A prominent move was the release of a new risk calculator as part of the Clinical Guidelines on Cardiovascular Risk Reduction in Adults from the American College of Cardiology and the AHA, which the guideline authors say is better suited than the Framingham Risk Score to predict CVD in women.
Touza said these pooled cohorts estimate 10-year absolute risk for atherosclerotic CVD, giving clinically relevant thresholds from age 40 to 79 years, while specific coefficients permit identification of at-risk African-American and non-Hispanic white women at younger ages and lower risk-factor levels.
“We finally have a risk calculator that does more than [evaluate] the white population,” Gulati said.
More research continues to be conducted and published on women and heart disease, as evidenced by a number of presentations given at the 2014 AHA Scientific Sessions (see Sidebar below). In addition, Boston Scientific recently announced the launch of a trial to evaluate the clinical performance of a drug-eluting stent specifically in women and minorities.
Another area of research interest is whether hormone therapy can help prevent CVD in women.
“While it is clear that the risks of hormone therapy outweigh the benefits in women with established CVD, it appears to be relatively safe for most healthy symptomatic women when initiated within 10 years of menopause,” she said. “Whether hormone therapy can offer relatively more benefit in terms of primary CVD prevention in healthy early menopausal women than risk remains under debate, and further data from the KEEPS trial are awaited.”
Institutions have taken a number of initiatives to improve CVD outcomes in women. At The Ohio State University, plans are underway to address the specific group of women who have increased risk for developing CVD due to a history of certain pregnancy-related disorders such as gestational diabetes, preeclampsia and gestational hypertension. Stanford University is enrolling patients in a similar program and is introducing a mobile intervention to improve outcomes.

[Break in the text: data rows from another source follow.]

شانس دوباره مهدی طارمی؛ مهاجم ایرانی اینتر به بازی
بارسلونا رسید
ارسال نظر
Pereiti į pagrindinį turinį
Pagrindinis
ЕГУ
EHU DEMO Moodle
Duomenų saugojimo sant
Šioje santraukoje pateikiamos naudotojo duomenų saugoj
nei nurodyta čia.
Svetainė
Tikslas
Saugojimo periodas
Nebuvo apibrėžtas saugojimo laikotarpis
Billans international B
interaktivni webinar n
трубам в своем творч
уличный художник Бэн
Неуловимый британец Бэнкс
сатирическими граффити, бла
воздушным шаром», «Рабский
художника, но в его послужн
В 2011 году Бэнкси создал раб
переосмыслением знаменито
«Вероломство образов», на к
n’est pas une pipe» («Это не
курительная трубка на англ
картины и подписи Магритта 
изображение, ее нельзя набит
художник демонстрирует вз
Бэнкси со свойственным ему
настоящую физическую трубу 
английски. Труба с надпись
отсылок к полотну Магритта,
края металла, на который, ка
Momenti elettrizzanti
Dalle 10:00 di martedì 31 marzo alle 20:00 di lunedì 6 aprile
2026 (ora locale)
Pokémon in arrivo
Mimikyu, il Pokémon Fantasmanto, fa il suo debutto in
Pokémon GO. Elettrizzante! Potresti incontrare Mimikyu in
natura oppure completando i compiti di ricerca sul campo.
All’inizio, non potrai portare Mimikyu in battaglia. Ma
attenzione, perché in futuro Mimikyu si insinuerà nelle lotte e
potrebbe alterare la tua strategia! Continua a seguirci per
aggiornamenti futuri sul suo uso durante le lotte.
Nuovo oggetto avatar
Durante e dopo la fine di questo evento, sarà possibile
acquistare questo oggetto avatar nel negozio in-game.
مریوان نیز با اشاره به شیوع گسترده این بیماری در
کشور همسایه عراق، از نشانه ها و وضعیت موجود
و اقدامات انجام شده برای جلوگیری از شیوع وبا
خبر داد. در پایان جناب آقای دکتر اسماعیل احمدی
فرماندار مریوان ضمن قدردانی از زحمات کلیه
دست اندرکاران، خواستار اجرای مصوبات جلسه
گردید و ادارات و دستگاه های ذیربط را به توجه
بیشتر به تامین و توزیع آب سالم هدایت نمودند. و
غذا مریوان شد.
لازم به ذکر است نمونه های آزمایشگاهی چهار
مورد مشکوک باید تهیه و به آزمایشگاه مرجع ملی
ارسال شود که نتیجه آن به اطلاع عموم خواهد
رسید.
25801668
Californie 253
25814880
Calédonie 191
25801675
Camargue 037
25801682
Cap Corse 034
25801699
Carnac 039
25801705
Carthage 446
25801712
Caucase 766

“One of the things that we are going to do is to actually create a clinic for this population because we feel that this is a group that is specifically underscreened and not as aware of the risks,” Gulati said.
Road to better outcomes
More change is needed before the gender gap is closed, however. For example, Gulati said, women are traditionally treated less aggressively than men.
“We are seeing a decline in mortality from MI in women and that’s great, but we can narrow that gap even further. We could change how we view women when they come in to the emergency room,” she said. “When women have symptoms of stable angina, we are less likely to do any type of testing or invasive procedures. We are less likely to give medications. We are less likely to do revascularization procedures in women compared with men. As a result, women are more likely to die, particularly the ST-elevation MI group.”
Touza also noted that women have a higher incidence of silent MI and myocardial ischemia.
“Reports from the Framingham Heart Study showed that the infarct was silent in 26% of men and 34% of women. Silent MI is strongly age-dependent and we know that for total coronary events, women lag behind men by 10 years,” she said. “For the more serious manifestations such as MI and sudden death, women lag behind men by 20 years.”
There is room for improvement regarding CV outcomes in women, Touza said.
“In the last years, the medical community has been able to identify differences in stratifications of risk factors, diagnosis and treatment in CVD between women and men, and we are working solidly to close the gap.” – by Suzanne Bryla
Disclosures: Boccia Liang, Edwards, Gulati, Khandelwal, Mieres and Tsai report no relevant financial disclosures. Touza reports receiving a research grant from Merck. Bairey Merz is a consultant for the Research Triangle Institute International and reports receiving research funding from the Women’s Ischemia Syndrome Evaluation and the Flight Attendant Medical Research Institute.